# Data Processing Steps
## MQTT
Using the `capture.py` scripts located in the `mqtt` subdirectory, we subscribed to every topic available on the given server and we listened for messages for a 30 minutes timeframe. The script then saved the output of the capture to a `.json` file ready to be processed.

### Step 1: Removing Duplicates
First we want to remove duplicates from both MQTT and COAP captures, and then we want to merge the results.
To process the MQTT capture, which is located at `mqtt/data.json`, we'll use the following code block:

In [2]:
from json import load


def remove_duplicates(data):
    res = []
    for msg in data:
        if msg not in res:
            res.append(msg)
    return res

# opening file located at mqtt/data.json
messages = dict()
filepath = "mqtt/data.json"
with open(filepath, "r") as f:
    messages = load(f)["messages"]

print("Number of messages captured: %d" % len(messages))
messages = remove_duplicates(messages)
print("Number of messages captured after removing duplicates: %d" % len(messages))

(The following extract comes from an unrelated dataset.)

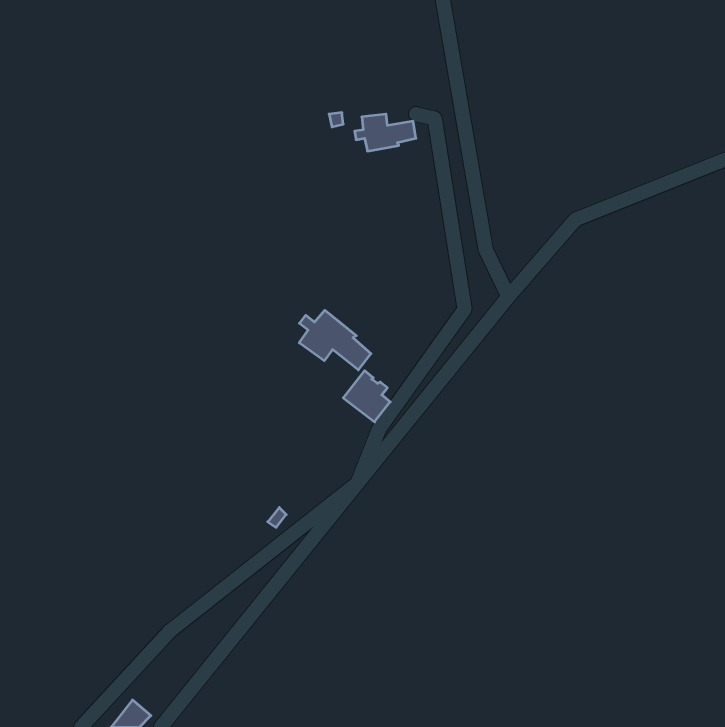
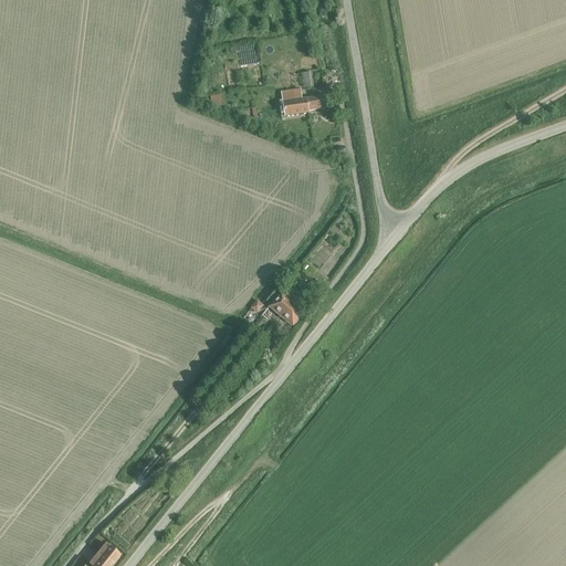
building: [299,310,371,370] -> none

Number of messages captured: 3202
Number of messages captured after removing duplicates: 289


### Step 2: Filtering out bad coordinates
Now we can select coordinates which are actually useful. For this task we choose to remove all messages with a payload which either is not a coordinate or has out of bounds coordinates.

In [3]:
from json import load
from re import findall, search

print(len(messages))
def filter_data(data):
    res = []
    bounds = [0, 10]
    for msg in data:
        if msg["payload"].count("|") == 6:

            # the first 7 characters are the two decimal values with
            # one decimal digit, separated by a comma that we want to
            # parse as coordinates
            coords_regex = r"(\d+\.\d+),(\d+\.\d+)"
            if search(coords_regex, msg["payload"]) is None:
                continue
            x, y = findall(coords_regex, msg["payload"])[0]
            # now we check if either coordinate is out of bound
            if (
                (float(x) >= bounds[0] and float(x) <= bounds[1])
                and (float(y) >= bounds[0] or float(y) <= bounds[1])
            ):
                res.append(msg)
    return res

messages = filter_data(messages)
messages = remove_duplicates(messages)
print("Number of messages captured after removing junk values: %d" % len(messages))

289
Number of messages captured after removing junk values: 15


### Step 3: Manual Cleanup
Now that we have only valid coordinates, we can manually select just the ones that actually belong to Dory.

In [5]:
from rich import print_json
for item in messages:
    print_json(data=item)

By printing them we can see that some are clearly misleading. We can proceed to filter out those entries.

In [7]:
from rich import print_json
from json import dumps, dump, load

blacklist = [
    "/wierd/topic/isnt/it",
    "cant/be/a/valid/entry",
    "hi/nemo/wassup/",
    "marlin/checked/this/entry",
    "nemo/tracks/dory",
    "marlin/and/nemo/are/stalkers",
    "no/nemo/here/discard/this"
]
for item in messages:
    if item["topic"] in blacklist:
        messages.remove(item)

with open("mqtt_data.json", "w") as f:
    for item in messages:
        print_json(data=item)
    dump(messages, f, indent=4)